### EXERCISE PROMPT
Could you extract all of the lines below word for word, leaving out the pictures?

### PROVIDED ENTRIES
○ ○ ○ ○ ○ ○ ○

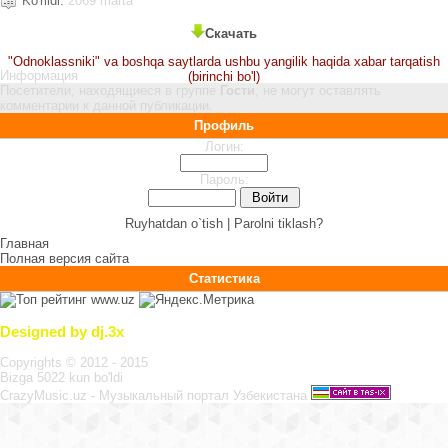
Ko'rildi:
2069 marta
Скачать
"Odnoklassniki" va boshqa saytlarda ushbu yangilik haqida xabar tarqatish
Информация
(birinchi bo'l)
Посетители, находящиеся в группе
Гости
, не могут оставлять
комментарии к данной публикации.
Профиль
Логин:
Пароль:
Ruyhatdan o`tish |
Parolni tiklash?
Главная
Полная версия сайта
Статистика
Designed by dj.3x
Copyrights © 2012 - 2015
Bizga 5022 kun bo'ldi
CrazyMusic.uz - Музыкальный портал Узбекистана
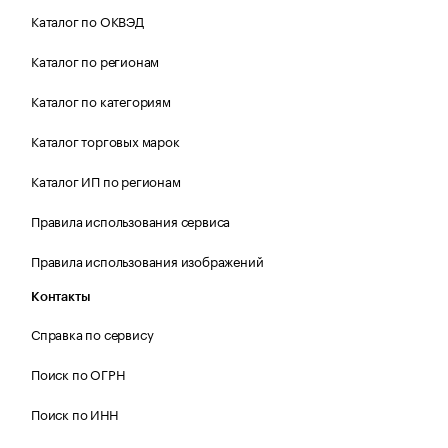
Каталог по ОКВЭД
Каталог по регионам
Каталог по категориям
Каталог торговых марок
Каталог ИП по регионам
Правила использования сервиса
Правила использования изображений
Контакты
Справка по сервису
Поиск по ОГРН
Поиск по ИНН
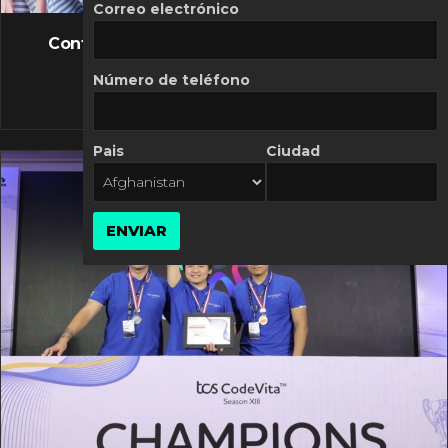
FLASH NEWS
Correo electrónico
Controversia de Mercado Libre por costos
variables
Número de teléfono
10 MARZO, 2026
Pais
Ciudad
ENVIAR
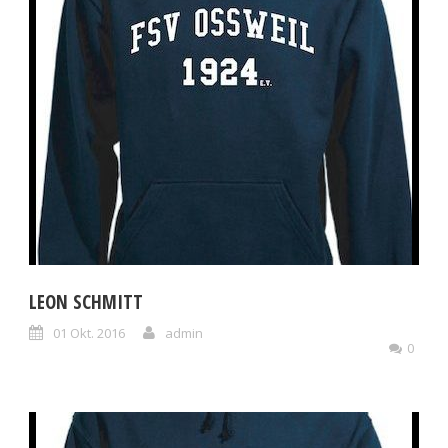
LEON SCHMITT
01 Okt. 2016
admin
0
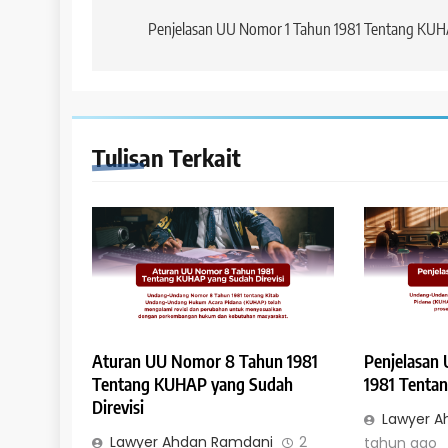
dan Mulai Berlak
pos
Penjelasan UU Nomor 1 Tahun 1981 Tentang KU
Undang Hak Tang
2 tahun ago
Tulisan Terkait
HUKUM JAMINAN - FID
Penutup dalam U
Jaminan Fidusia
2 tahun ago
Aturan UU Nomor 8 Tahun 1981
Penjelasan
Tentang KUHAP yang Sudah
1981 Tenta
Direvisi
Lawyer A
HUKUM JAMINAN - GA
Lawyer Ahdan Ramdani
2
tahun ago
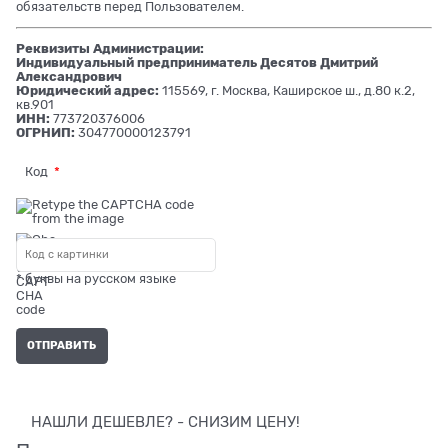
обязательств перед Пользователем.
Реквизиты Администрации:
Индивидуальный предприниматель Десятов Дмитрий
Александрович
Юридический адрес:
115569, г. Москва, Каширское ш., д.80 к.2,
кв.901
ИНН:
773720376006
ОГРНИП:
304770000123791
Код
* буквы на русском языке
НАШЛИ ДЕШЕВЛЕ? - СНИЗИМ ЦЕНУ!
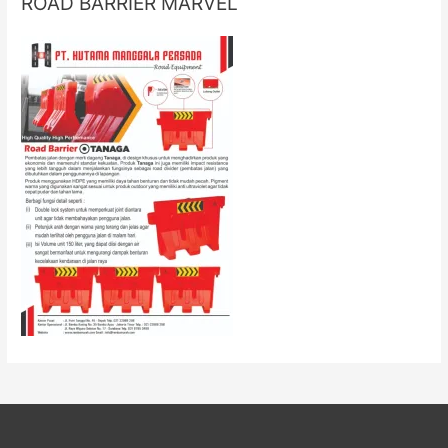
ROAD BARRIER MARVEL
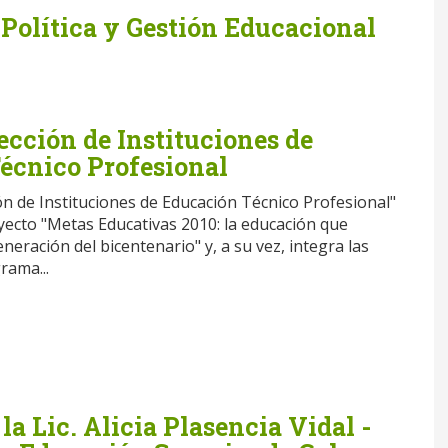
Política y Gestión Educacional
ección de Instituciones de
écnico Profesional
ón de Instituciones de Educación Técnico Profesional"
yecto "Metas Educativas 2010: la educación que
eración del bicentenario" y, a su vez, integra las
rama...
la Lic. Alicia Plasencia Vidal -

○ ○ ○ ○ ○ ○ ○

### SOLVED PROBLEM
Ko'rildi:
2069 marta
Скачать
"Odnoklassniki" va boshqa saytlarda ushbu yangilik haqida xabar tarqatish
Информация
(birinchi bo'l)
Посетители, находящиеся в группе
Гости
, не могут оставлять
комментарии к данной публикации.
Профиль
Логин:
Пароль:
Ruyhatdan o`tish |
Parolni tiklash?
Главная
Полная версия сайта
Статистика
Designed by dj.3x
Copyrights © 2012 - 2015
Bizga 5022 kun bo'ldi
CrazyMusic.uz - Музыкальный портал Узбекистана
Каталог по ОКВЭД
Каталог по регионам
Каталог по категориям
Каталог торговых марок
Каталог ИП по регионам
Правила использования сервиса
Правила использования изображений
Контакты
Справка по сервису
Поиск по ОГРН
Поиск по ИНН
FLASH NEWS
Correo electrónico
Controversia de Mercado Libre por costos
variables
Número de teléfono
10 MARZO, 2026
Pais
Ciudad
ENVIAR
LEON SCHMITT
01 Okt. 2016
admin
0
dan Mulai Berlak
pos
Penjelasan UU Nomor 1 Tahun 1981 Tentang KU
Undang Hak Tang
2 tahun ago
Tulisan Terkait
HUKUM JAMINAN - FID
Penutup dalam U
Jaminan Fidusia
2 tahun ago
Aturan UU Nomor 8 Tahun 1981
Penjelasan
Tentang KUHAP yang Sudah
1981 Tenta
Direvisi
Lawyer A
HUKUM JAMINAN - GA
Lawyer Ahdan Ramdani
2
tahun ago
обязательств перед Пользователем.
Реквизиты Администрации:
Индивидуальный предприниматель Десятов Дмитрий
Александрович
Юридический адрес:
115569, г. Москва, Каширское ш., д.80 к.2,
кв.901
ИНН:
773720376006
ОГРНИП:
304770000123791
Код
* буквы на русском языке
НАШЛИ ДЕШЕВЛЕ? - СНИЗИМ ЦЕНУ!
ROAD BARRIER MARVEL
Política y Gestión Educacional
ección de Instituciones de
écnico Profesional
ón de Instituciones de Educación Técnico Profesional"
yecto "Metas Educativas 2010: la educación que
eración del bicentenario" y, a su vez, integra las
rama...
la Lic. Alicia Plasencia Vidal -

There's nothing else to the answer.